- [Task objective] Word for word, copy all the data and drop the pictures.

- Opening Delimiter -

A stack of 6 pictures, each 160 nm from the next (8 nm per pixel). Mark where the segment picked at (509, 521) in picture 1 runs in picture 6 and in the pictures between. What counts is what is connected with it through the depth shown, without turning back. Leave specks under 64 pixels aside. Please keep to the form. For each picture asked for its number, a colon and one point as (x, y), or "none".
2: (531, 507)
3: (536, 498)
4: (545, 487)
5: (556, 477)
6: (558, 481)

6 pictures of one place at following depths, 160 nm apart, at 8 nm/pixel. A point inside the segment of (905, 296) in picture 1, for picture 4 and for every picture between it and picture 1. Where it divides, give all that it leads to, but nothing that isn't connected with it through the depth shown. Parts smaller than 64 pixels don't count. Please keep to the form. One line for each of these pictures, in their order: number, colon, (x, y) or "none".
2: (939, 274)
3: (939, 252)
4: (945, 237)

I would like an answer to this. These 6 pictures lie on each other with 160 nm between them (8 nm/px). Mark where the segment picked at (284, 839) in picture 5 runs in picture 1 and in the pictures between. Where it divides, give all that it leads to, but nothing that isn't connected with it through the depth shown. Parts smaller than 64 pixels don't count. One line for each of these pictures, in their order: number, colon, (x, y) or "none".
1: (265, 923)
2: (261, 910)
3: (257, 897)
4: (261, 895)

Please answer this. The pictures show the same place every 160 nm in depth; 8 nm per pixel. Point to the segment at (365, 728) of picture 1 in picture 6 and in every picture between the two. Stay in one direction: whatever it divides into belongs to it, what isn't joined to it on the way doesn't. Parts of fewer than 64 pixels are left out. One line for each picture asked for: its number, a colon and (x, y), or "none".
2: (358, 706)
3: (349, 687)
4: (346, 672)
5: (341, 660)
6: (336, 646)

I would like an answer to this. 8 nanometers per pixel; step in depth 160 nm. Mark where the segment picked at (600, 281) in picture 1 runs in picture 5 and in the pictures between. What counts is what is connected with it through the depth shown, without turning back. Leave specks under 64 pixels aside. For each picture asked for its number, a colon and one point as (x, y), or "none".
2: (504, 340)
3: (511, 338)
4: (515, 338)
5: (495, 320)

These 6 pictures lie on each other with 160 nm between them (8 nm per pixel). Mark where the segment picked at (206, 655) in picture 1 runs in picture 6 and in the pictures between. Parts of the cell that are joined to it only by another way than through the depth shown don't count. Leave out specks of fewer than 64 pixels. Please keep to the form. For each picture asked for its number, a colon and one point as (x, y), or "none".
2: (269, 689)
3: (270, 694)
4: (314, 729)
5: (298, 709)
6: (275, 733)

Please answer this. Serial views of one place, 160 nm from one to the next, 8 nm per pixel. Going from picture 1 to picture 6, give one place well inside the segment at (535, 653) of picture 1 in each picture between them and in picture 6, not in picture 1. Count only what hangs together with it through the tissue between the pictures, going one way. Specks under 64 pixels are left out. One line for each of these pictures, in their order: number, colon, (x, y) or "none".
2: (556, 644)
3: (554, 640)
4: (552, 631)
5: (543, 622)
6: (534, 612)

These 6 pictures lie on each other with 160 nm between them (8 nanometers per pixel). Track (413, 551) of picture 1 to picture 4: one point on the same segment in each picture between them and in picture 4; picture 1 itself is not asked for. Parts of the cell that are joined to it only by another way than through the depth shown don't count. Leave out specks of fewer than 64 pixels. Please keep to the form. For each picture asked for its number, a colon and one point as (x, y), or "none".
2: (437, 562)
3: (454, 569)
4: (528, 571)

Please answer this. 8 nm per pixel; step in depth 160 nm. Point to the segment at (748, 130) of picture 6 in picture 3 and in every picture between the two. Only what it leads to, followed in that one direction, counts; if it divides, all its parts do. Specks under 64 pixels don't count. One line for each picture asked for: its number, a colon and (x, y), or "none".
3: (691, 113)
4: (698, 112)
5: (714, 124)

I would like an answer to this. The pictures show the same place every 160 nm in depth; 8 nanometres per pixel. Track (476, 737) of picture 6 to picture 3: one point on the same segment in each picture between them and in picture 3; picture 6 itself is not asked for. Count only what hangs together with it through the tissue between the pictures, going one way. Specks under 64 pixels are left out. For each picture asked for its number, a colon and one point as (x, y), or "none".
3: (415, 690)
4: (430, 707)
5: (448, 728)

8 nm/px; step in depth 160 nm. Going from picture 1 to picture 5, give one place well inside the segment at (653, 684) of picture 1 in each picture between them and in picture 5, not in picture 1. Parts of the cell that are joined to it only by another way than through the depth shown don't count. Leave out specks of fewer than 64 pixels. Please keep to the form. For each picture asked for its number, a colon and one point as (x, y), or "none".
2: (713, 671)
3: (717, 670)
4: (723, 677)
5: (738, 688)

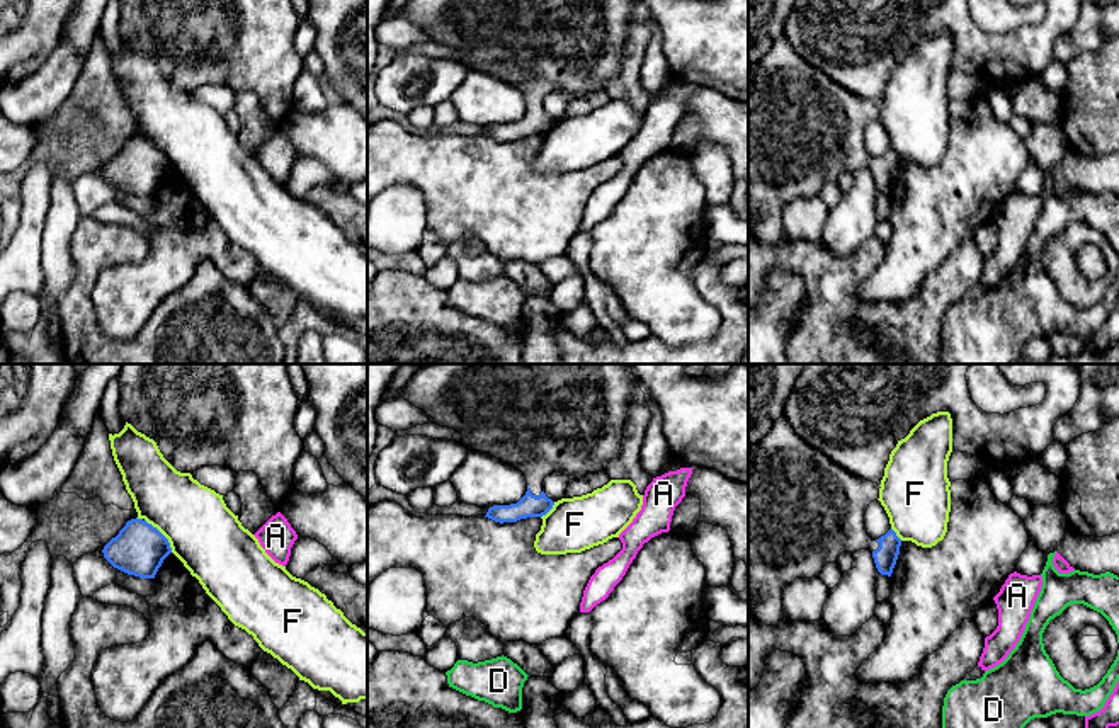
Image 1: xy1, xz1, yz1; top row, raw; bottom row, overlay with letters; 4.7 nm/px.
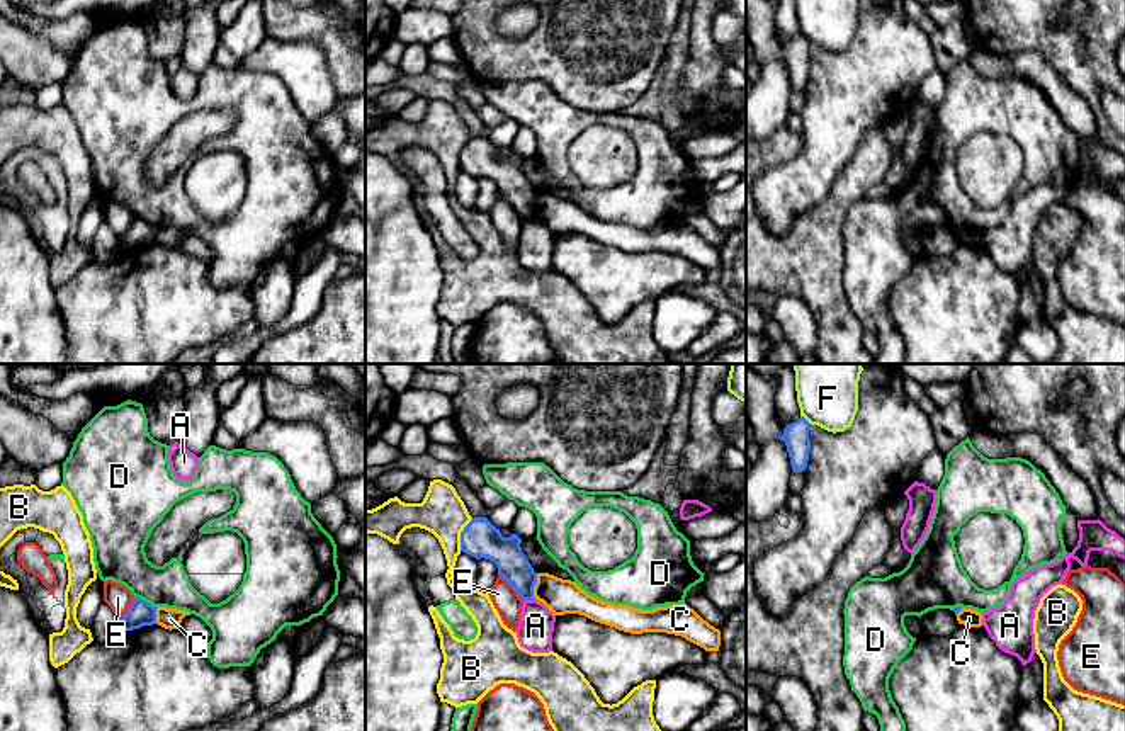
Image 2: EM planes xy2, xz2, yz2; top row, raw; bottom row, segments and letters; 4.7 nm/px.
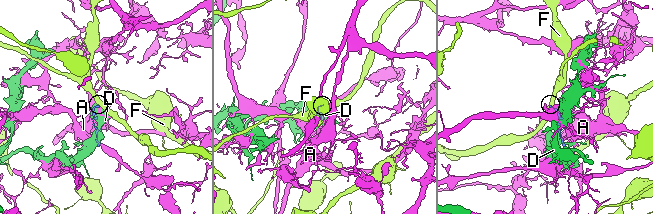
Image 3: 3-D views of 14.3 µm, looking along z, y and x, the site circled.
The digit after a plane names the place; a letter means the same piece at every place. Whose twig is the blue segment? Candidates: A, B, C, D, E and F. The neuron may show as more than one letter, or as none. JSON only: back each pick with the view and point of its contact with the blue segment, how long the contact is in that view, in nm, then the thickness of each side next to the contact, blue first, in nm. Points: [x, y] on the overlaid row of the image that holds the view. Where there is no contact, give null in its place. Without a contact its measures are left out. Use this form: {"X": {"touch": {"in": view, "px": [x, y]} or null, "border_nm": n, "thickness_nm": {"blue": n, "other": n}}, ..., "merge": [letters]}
{"merge": []}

- Closing Delimiter -

- [Expected answer]
A stack of 6 pictures, each 160 nm from the next (8 nm per pixel). Mark where the segment picked at (509, 521) in picture 1 runs in picture 6 and in the pictures between. What counts is what is connected with it through the depth shown, without turning back. Leave specks under 64 pixels aside. Please keep to the form. For each picture asked for its number, a colon and one point as (x, y), or "none".
2: (531, 507)
3: (536, 498)
4: (545, 487)
5: (556, 477)
6: (558, 481)

6 pictures of one place at following depths, 160 nm apart, at 8 nm/pixel. A point inside the segment of (905, 296) in picture 1, for picture 4 and for every picture between it and picture 1. Where it divides, give all that it leads to, but nothing that isn't connected with it through the depth shown. Parts smaller than 64 pixels don't count. Please keep to the form. One line for each of these pictures, in their order: number, colon, (x, y) or "none".
2: (939, 274)
3: (939, 252)
4: (945, 237)

I would like an answer to this. These 6 pictures lie on each other with 160 nm between them (8 nm/px). Mark where the segment picked at (284, 839) in picture 5 runs in picture 1 and in the pictures between. Where it divides, give all that it leads to, but nothing that isn't connected with it through the depth shown. Parts smaller than 64 pixels don't count. One line for each of these pictures, in their order: number, colon, (x, y) or "none".
1: (265, 923)
2: (261, 910)
3: (257, 897)
4: (261, 895)

Please answer this. The pictures show the same place every 160 nm in depth; 8 nm per pixel. Point to the segment at (365, 728) of picture 1 in picture 6 and in every picture between the two. Stay in one direction: whatever it divides into belongs to it, what isn't joined to it on the way doesn't. Parts of fewer than 64 pixels are left out. One line for each picture asked for: its number, a colon and (x, y), or "none".
2: (358, 706)
3: (349, 687)
4: (346, 672)
5: (341, 660)
6: (336, 646)

I would like an answer to this. 8 nanometers per pixel; step in depth 160 nm. Mark where the segment picked at (600, 281) in picture 1 runs in picture 5 and in the pictures between. What counts is what is connected with it through the depth shown, without turning back. Leave specks under 64 pixels aside. For each picture asked for its number, a colon and one point as (x, y), or "none".
2: (504, 340)
3: (511, 338)
4: (515, 338)
5: (495, 320)

These 6 pictures lie on each other with 160 nm between them (8 nm per pixel). Mark where the segment picked at (206, 655) in picture 1 runs in picture 6 and in the pictures between. Parts of the cell that are joined to it only by another way than through the depth shown don't count. Leave out specks of fewer than 64 pixels. Please keep to the form. For each picture asked for its number, a colon and one point as (x, y), or "none".
2: (269, 689)
3: (270, 694)
4: (314, 729)
5: (298, 709)
6: (275, 733)

Please answer this. Serial views of one place, 160 nm from one to the next, 8 nm per pixel. Going from picture 1 to picture 6, give one place well inside the segment at (535, 653) of picture 1 in each picture between them and in picture 6, not in picture 1. Count only what hangs together with it through the tissue between the pictures, going one way. Specks under 64 pixels are left out. One line for each of these pictures, in their order: number, colon, (x, y) or "none".
2: (556, 644)
3: (554, 640)
4: (552, 631)
5: (543, 622)
6: (534, 612)

These 6 pictures lie on each other with 160 nm between them (8 nanometers per pixel). Track (413, 551) of picture 1 to picture 4: one point on the same segment in each picture between them and in picture 4; picture 1 itself is not asked for. Parts of the cell that are joined to it only by another way than through the depth shown don't count. Leave out specks of fewer than 64 pixels. Please keep to the form. For each picture asked for its number, a colon and one point as (x, y), or "none".
2: (437, 562)
3: (454, 569)
4: (528, 571)

Please answer this. 8 nm per pixel; step in depth 160 nm. Point to the segment at (748, 130) of picture 6 in picture 3 and in every picture between the two. Only what it leads to, followed in that one direction, counts; if it divides, all its parts do. Specks under 64 pixels don't count. One line for each picture asked for: its number, a colon and (x, y), or "none".
3: (691, 113)
4: (698, 112)
5: (714, 124)

I would like an answer to this. The pictures show the same place every 160 nm in depth; 8 nanometres per pixel. Track (476, 737) of picture 6 to picture 3: one point on the same segment in each picture between them and in picture 3; picture 6 itself is not asked for. Count only what hangs together with it through the tissue between the pictures, going one way. Specks under 64 pixels are left out. For each picture asked for its number, a colon and one point as (x, y), or "none".
3: (415, 690)
4: (430, 707)
5: (448, 728)

8 nm/px; step in depth 160 nm. Going from picture 1 to picture 5, give one place well inside the segment at (653, 684) of picture 1 in each picture between them and in picture 5, not in picture 1. Parts of the cell that are joined to it only by another way than through the depth shown don't count. Leave out specks of fewer than 64 pixels. Please keep to the form. For each picture asked for its number, a colon and one point as (x, y), or "none".
2: (713, 671)
3: (717, 670)
4: (723, 677)
5: (738, 688)

Image 1: xy1, xz1, yz1; top row, raw; bottom row, overlay with letters; 4.7 nm/px.
Image 2: EM planes xy2, xz2, yz2; top row, raw; bottom row, segments and letters; 4.7 nm/px.
Image 3: 3-D views of 14.3 µm, looking along z, y and x, the site circled.
The digit after a plane names the place; a letter means the same piece at every place. Whose twig is the blue segment? Candidates: A, B, C, D, E and F. The neuron may show as more than one letter, or as none. JSON only: back each pick with the view and point of its contact with the blue segment, how long the contact is in that view, in nm, then the thickness of each side next to the contact, blue first, in nm. Points: [x, y] on the overlaid row of the image that holds the view. Where there is no contact, give null in its place. Without a contact its measures are left out. Use this form: {"X": {"touch": {"in": view, "px": [x, y]} or null, "border_nm": n, "thickness_nm": {"blue": n, "other": n}}, ..., "merge": [letters]}
{"merge": []}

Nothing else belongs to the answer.